DHAKA: The China Petroleum Pipeline Bureau (CPPB) is yet to arrange funds to install a single-point mooring (SPM) at Sonadia island and two 220km-long pipelines to connect the SPM with Chittagong’s Eastern Refinery Limited (ERL). Funding for Bangladesh’s first SPM was scheduled to be arranged by June and the project was scheduled to completed by 2020. An SPM facilitates the transfer of crude oil from mother vessels to offshore tanks and then to onshore tanks. The project’s main objective is to ensure the unloading of imported crude oil in a more efficient and time-saving manner.
State-owned Bangladesh Petroleum Corporation (BPC) initiated the SPM project five years ago to handle the transfer of crude oil from Kutubdia to Patenga. “We have written to CPPB to arrange funds as early as possible but are yet to get any response,” BPC Director (operations and planning) Sayed Mohammad Mozammel Haque told the Dhaka Tribune. On December 8 last year, the BPC signed a Tk5,426.26cr deal with China’s state-owned oil pipeline contractor CPPB to install a SPM.

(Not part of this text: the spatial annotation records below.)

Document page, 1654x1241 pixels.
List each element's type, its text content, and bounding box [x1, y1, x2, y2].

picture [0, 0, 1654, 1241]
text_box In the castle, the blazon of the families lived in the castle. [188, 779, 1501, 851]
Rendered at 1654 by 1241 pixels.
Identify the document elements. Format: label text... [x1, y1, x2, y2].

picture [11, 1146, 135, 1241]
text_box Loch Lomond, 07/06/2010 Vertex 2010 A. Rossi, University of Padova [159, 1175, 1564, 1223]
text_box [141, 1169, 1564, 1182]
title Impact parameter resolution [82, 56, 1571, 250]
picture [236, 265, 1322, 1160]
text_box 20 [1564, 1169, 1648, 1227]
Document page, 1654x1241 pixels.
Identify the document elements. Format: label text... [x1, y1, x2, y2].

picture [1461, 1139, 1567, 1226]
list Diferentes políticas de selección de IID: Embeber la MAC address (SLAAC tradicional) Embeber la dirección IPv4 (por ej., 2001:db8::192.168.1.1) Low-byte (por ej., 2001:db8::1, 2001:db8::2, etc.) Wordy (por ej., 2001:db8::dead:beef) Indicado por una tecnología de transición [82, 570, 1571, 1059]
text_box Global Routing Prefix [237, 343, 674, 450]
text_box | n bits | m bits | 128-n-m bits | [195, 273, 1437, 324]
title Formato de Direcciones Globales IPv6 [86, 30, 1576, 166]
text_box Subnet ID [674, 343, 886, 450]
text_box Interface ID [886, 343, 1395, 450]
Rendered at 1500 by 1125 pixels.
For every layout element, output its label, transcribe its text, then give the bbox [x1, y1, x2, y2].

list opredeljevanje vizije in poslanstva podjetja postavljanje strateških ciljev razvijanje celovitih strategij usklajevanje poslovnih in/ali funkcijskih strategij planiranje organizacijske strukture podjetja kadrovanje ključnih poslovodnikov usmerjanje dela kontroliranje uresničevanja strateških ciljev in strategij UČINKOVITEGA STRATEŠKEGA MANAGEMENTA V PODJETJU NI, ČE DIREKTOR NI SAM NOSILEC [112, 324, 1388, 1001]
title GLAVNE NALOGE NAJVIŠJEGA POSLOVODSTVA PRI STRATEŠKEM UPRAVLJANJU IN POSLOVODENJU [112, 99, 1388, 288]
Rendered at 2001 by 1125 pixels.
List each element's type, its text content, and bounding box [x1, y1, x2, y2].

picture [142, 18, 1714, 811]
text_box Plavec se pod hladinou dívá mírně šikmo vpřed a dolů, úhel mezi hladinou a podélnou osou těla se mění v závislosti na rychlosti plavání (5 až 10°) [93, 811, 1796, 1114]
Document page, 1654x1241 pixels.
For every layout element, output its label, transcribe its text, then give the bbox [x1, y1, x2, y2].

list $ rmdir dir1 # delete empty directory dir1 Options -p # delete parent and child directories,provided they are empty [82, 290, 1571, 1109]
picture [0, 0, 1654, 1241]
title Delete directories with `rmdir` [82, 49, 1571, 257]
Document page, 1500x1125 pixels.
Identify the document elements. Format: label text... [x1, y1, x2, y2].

Chinese Exim Bank will provide Tk 4293.12 crore and Bangladesh will arrange Tk1021.19 crore while the BPC will invest the remaining Tk111.95 crore. The CPPB will set up the project as EPC (engineering, procurement and construction) contractor. With installation of the SPM, the BPC will be able to cut the oil-unloading period to nine days from the existing 21 days, from a 20-ton lighter ship. The CPPB will build the SPM as well as the pipelines that will connect the SPM with ERL. Currently, the BPC imports crude and refined petroleum from the Middle-East and other countries through Chittagong Port. Large oil tankers unload crude oil to lighter vessels, which carry it to Eastern Refinery for distillation.